**** Trecho do documento

Acórdão nº 1531/19.4T8PBL.C1 de Court of Appeal of Coimbra (Portugal), 12 de Outubro de 2020

Magistrado ResponsávelMANUEL CAPELO
Data da Resolução12 de Outubro de 2020
EmissorCourt of Appeal of Coimbra (Portugal)

Acordam no Tribunal da Relação de Coimbra Relatório No Tribunal Judicial da Comarca de Leiria - Juízo Local Cível de Pombal - Juiz 2, a “Herança indivisa aberta por óbito de T...” instaurou ação declarativa, sob a forma de processo comum, contra “Transportes ..., Lda.” e “Companhia de Seguros A..., S.A.”, alegando que T..., já falecido, era motorista de pesados ao serviço internacional, por conta da 1.ª ré e beneficiava de um seguro de vida, que a 1.ª ré tinha contratado com a 2ª ré, titulado pela apólice n.º ...; no dia 4 de junho de 2016, cerca das 17h00m, T... conduzia o seu veículo ligeiro de passageiros, com destino a sua casa quando faleceu vitima de ataque cardíaco; nos termos do referido seguro de grupo, figura como beneficiário, em caso de morte ou de invalidez, o tomador do seguro, no caso, a 1.ª ré; esse seguro de vida é uma regalia que a 1.ª ré concede aos seus trabalhadores, conferindo-lhes a legítima expetativa de dele beneficiarem e por isso, o valor do seguro de vida deve integrar o acervo hereditário do falecido T...; contudo, esse valor foi pago pela 2.ª ré à 1.ª ré; nas condições particulares da apólice, não consta a indicação de qualquer beneficiário, pelo que, não havendo beneficiário designado, serão beneficiários, em caso de morte, os herdeiros legais da pessoa segura; por isso, são os herdeiros legais de T... os beneficiários do seu seguro de vida e não a 1.ª ré; T... não foi informado do conteúdo e das cláusulas do seguro firmado entre as rés, pelo que as rés não cumpriram os deveres de informação a que estavam obrigadas, sendo que a 1.ª ré atua em abuso de direito ao ter criado no falecido T... a convicção de que, no âmbito do contrato de trabalho, era o mesmo beneficiário de um seguro de vida; Assim, pede a autora que, na procedência da ação, se condenem as rés a reconhecerem que são os herdeiros legais, a viúva, L..., e os seus filhos, I... e C..., os únicos beneficiários do seguro de vida titulado pela apólice n.º ...; a pagarem, solidariamente, à autora a quantia de 37.500,00 EUR devida a título de indemnização relativa à vida do falecido T...; a pagarem, solidariamente, à autora os juros vencidos e vincendos, contados sobre a mencionada quantia, à taxa legal de 4%, desde a data da morte de T... até efetivo e integral pagamento.

********
**** Dados apresentados

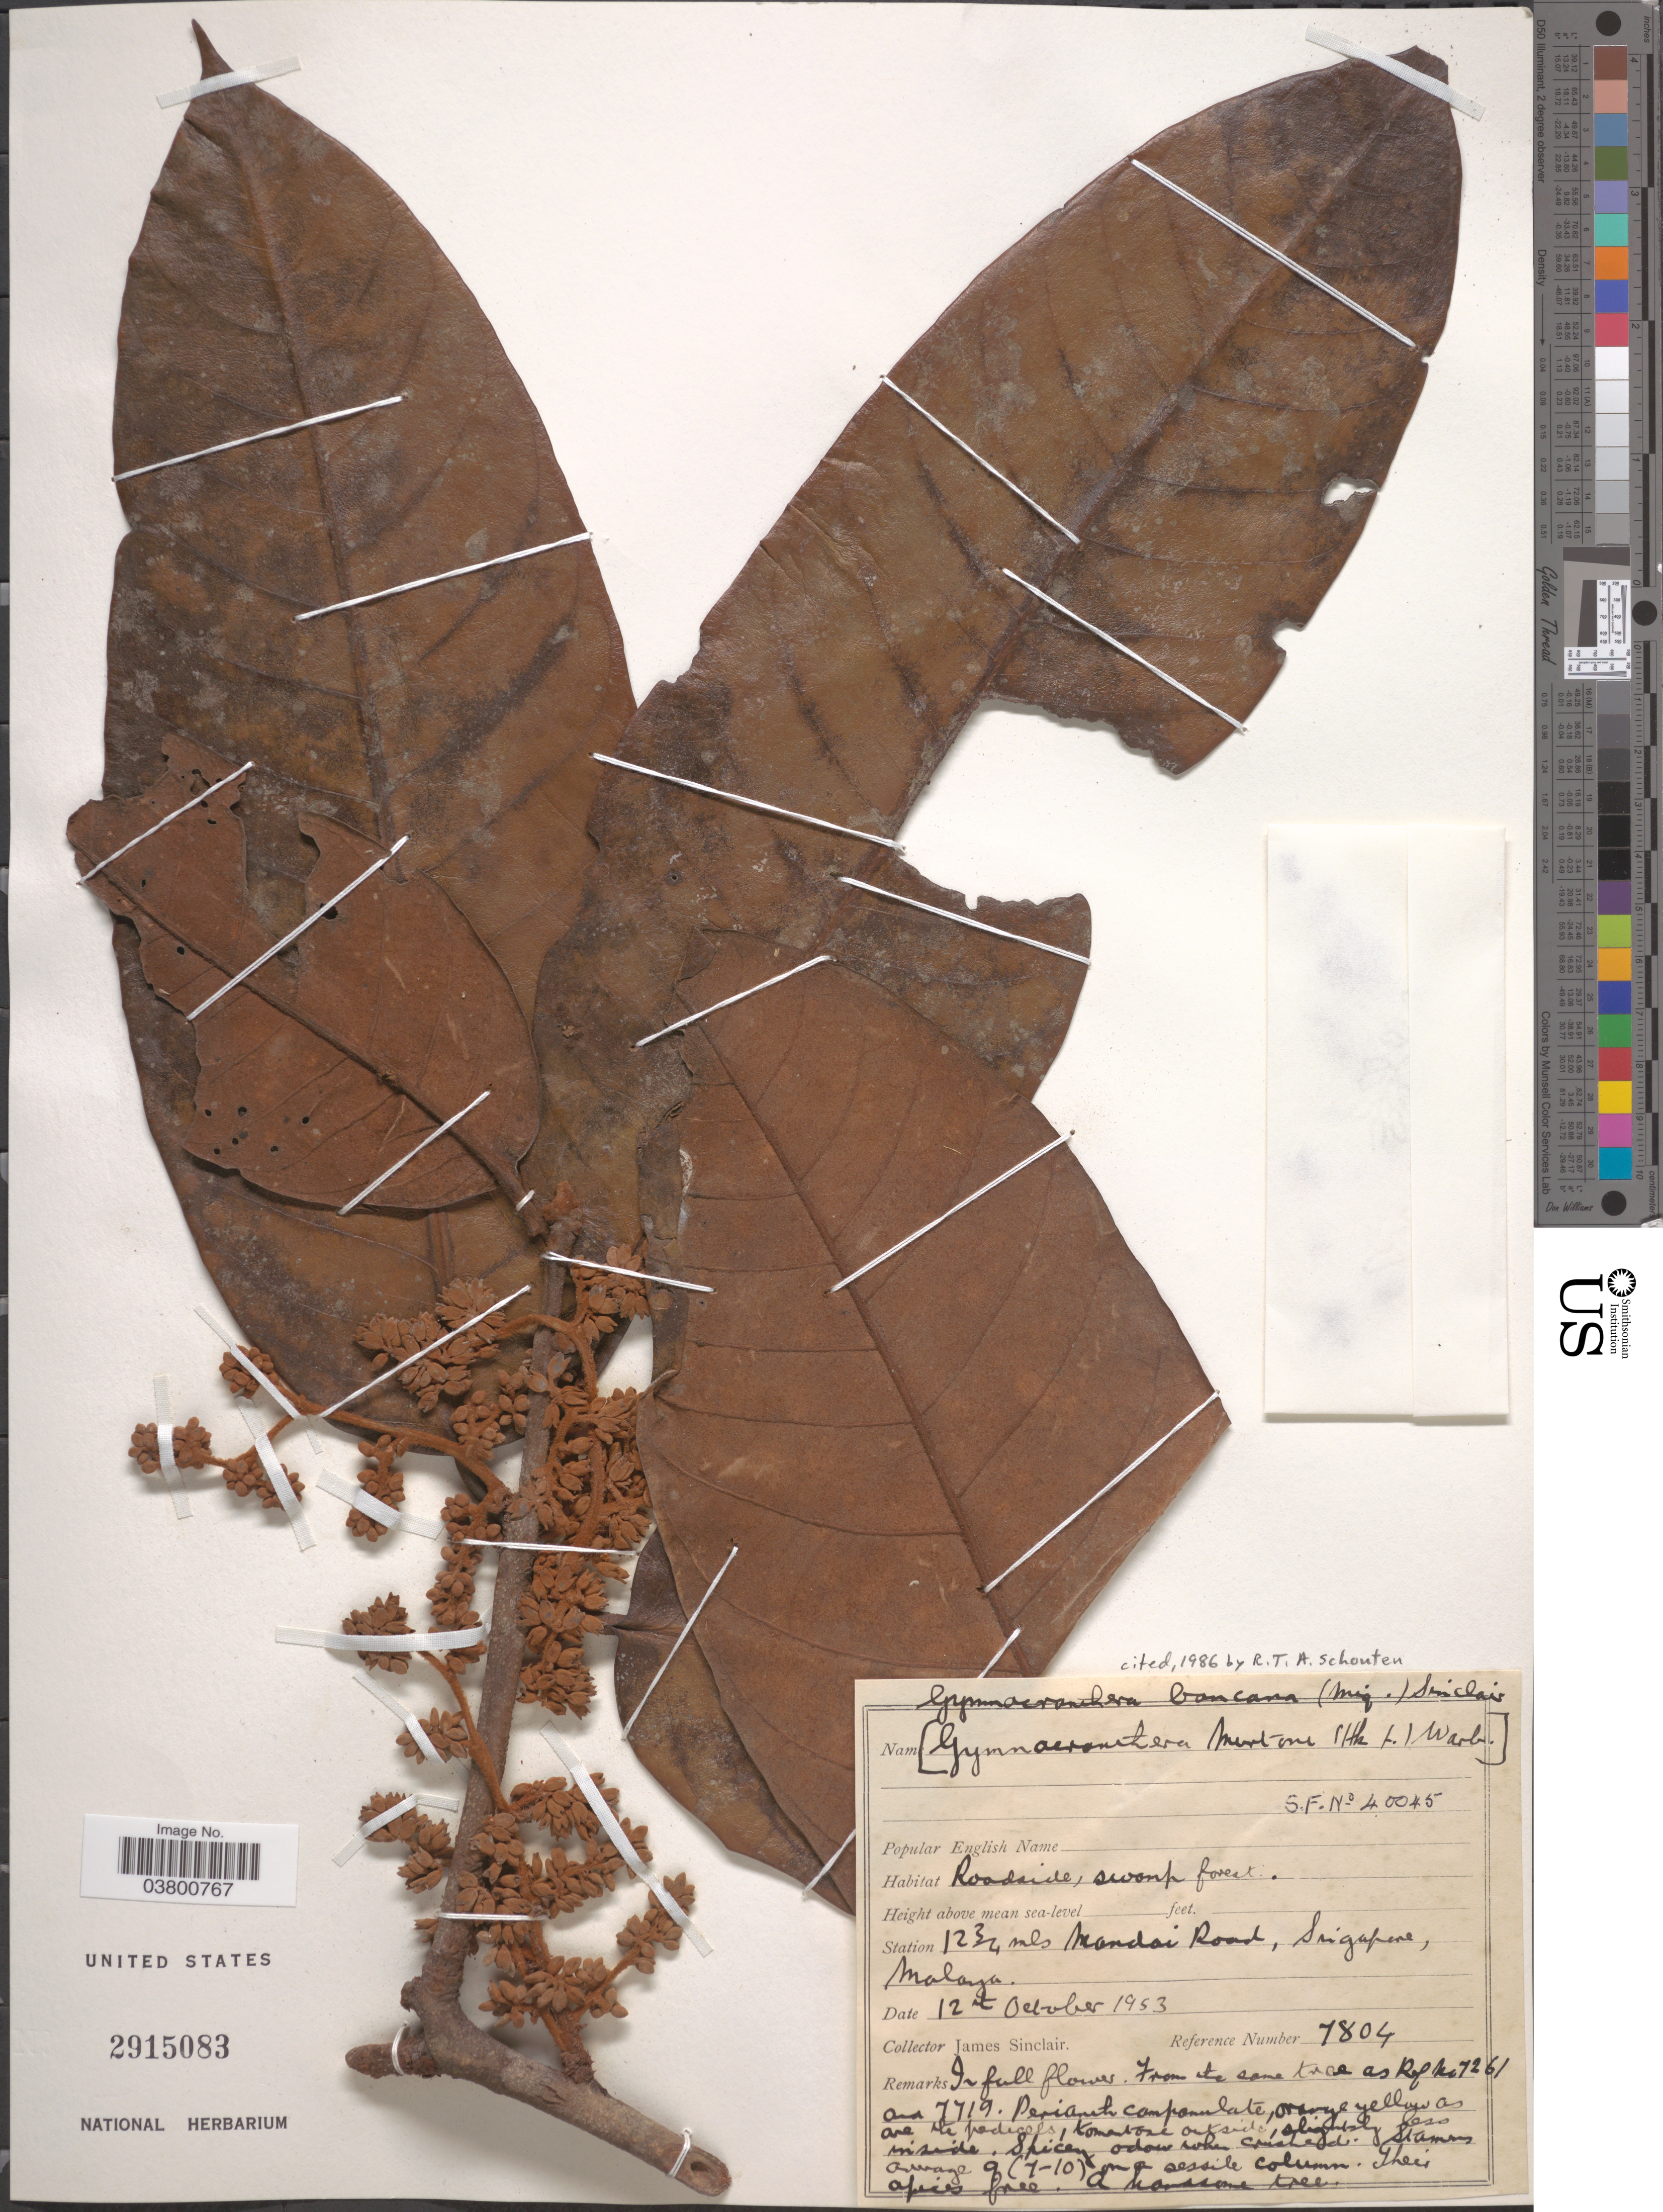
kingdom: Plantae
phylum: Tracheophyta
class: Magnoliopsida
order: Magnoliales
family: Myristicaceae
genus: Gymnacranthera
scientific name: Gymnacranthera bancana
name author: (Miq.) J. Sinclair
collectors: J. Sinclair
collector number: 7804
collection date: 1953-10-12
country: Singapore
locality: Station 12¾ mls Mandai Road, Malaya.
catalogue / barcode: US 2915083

********

▶ _Tarefas a fazer_:
**1)** Diga se cada afirmação concorda com o acórdão, com sim ou não e as palavras exatas do acórdão que o decidem. (a) T... era motorista de pesados ao serviço internacional. (b) Quando morreu, T... conduzia um camião. (c) A autora pede juros à taxa legal de 5%.
**2)** Dê seguimento ao acórdão e escreva a parte que vem depois do último parágrafo.

▶ _Resultados_:
**1)**
(a) Sim: "era motorista de pesados ao serviço internacional, por conta da 1.ª ré".
(b) Não: "T... conduzia o seu veículo ligeiro de passageiros".
(c) Não: "à taxa legal de 4%".

**2)**
A primeira ré contestou, alegando que celebrou com a 2.ª ré o “contrato de seguro grupo” o qual tem por objeto, além do mais, a cobertura principal do risco de morte dos empregados da 1.ª ré; nos termos das condições particulares da referida apólice, e foi identificada como beneficiária do seguro em caso de morte de T..., razão pela qual a 1.ª ré reclamou da 2.ª ré, que lhe pagou, o pagamento do referido capital.

A segunda ré contestou, dizendo, tal como a 1.ª ré, que as pessoas seguras pelo contrato em questão são os empregados desta última; que o falecido T... fazia parte da lista de pessoas seguras; que a 1.ª ré, enquanto tomadora do seguro, é a sua beneficiária e não os herdeiros legais da pessoa segura, porquanto se trata de um seguro de grupo não contributivo; que, após participação da 1.ª ré da morte de T..., a 2.ª ré realizou o pagamento do capital seguro ao tomador do seguro. Mais disse que o dever de informar cabia ao tomador do seguro (a 1.ª ré), não existindo fundamento legal para excluir qualquer cláusula da apólice por incumprimento do dever se informação ao segurado.

O tribunal em primeira instância, por considerar que os autos permitiam que se conhecesse de imediato do mérito da causa, apreciou e decidiu julgar a acção improcedente a absolver as rés do pedido.

Inconformada com esta decisão dela interpôs recurso a Autora concluindo que: ...

A ré seguradora contra-alegou defendendo a confirmação da sentença recorrida.

Colhidos os vistos, cumpre decidir.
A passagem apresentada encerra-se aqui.